For tigers, which lead a mostly solitary lifestyle, the main purpose of the trails is indirect communication between individuals. They also need trails in order to conveniently approach feeding areas, watering places, resting places, etc. For animals leading a herd lifestyle, the main purpose of trails is to serve as a convenient way to satisfy their vital needs (grazing, watering holes, salt licks, rutting areas).
It is known that many animals, especially in winter, love to walk along roads and paths made by humans. However, these human paths are based on animal paths. They were initially laid by animals in places that were most convenient for movement, rich in food, watering holes, mud baths, well blown by winds, and where there were fewer midges. These places are also convenient for nests, shelters, and dens necessary for breeding offspring. Then a man came to these places, he hunted, fished, and engaged in other crafts. The paths became, as it were, no longer animal, but human. Then the path turned into a road along which you could move on a sleigh or cart.
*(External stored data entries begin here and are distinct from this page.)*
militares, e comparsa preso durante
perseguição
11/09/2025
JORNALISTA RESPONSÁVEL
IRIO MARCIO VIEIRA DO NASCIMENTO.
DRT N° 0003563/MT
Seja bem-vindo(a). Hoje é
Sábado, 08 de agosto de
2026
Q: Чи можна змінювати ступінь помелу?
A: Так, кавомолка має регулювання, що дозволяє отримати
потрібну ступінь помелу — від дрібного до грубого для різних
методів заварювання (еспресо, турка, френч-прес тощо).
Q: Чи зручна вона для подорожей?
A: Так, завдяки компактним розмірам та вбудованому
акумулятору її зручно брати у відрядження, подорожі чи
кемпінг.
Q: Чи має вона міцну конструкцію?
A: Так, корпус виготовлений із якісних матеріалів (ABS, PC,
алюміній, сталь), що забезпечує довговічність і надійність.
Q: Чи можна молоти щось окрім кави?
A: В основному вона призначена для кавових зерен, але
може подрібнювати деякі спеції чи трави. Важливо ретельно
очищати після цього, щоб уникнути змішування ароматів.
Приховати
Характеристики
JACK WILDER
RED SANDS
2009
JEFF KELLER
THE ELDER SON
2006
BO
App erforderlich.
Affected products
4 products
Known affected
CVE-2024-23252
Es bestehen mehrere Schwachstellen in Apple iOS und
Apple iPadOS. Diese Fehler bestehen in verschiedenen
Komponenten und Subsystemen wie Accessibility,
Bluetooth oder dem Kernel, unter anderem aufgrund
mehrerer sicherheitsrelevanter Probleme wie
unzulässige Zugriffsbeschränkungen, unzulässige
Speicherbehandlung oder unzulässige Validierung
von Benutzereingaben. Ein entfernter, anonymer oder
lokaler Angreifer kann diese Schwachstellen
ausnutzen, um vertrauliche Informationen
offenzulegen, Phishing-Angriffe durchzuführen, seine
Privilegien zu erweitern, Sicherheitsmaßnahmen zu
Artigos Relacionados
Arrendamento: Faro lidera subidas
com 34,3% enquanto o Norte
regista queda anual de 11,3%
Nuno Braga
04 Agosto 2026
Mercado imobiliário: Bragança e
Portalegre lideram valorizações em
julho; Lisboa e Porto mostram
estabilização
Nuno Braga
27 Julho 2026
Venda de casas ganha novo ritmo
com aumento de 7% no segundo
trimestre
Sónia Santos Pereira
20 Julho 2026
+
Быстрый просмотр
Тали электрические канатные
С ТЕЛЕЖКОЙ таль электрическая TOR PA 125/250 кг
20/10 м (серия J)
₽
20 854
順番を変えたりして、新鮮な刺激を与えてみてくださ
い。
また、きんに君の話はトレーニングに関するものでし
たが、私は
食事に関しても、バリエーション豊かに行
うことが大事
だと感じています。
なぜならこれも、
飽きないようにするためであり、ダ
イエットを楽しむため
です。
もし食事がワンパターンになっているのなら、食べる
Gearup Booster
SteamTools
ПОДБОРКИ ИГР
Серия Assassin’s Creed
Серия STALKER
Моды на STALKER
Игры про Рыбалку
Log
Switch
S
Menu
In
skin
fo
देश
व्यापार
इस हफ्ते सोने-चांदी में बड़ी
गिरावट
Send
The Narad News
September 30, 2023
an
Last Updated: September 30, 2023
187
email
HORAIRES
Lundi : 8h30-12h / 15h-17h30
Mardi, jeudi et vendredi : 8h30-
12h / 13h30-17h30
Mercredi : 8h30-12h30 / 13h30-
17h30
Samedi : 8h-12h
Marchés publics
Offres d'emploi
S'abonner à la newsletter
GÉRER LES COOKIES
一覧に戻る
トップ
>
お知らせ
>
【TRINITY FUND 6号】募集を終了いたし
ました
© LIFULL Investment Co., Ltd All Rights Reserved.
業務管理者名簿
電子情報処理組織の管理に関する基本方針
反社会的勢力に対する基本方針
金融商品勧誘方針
There are numerous paths that a female boar with piglets makes from the hain to the feeding places, to the stream from which they drink. In the habitats of wild boars there are trees they love, on which they itch. These “combs” can be used by wild boars for many years and change greatly as a result (see Fig. 99). Well-marked paths lead to them.
Sometimes temporary paths are trampled by a bear, which, having killed a large animal or found carrion, walks towards the prey until it eats it all (see Fig. 115).
Seasonal migrations are vital for animals both for food and for breeding. If they are deprived of their ability to migrate, this could lead to their extinction. However, sometimes it happens that people, by constructing roads, oil and gas pipelines, block the migration routes of animals. This, for example, happened during the construction of roads and canals that crossed the migration routes of saigas. The needs of animals were not taken into account during the construction of the BAM. Correcting such mistakes is more difficult than preventing them, but they must be corrected in the name of preserving nature.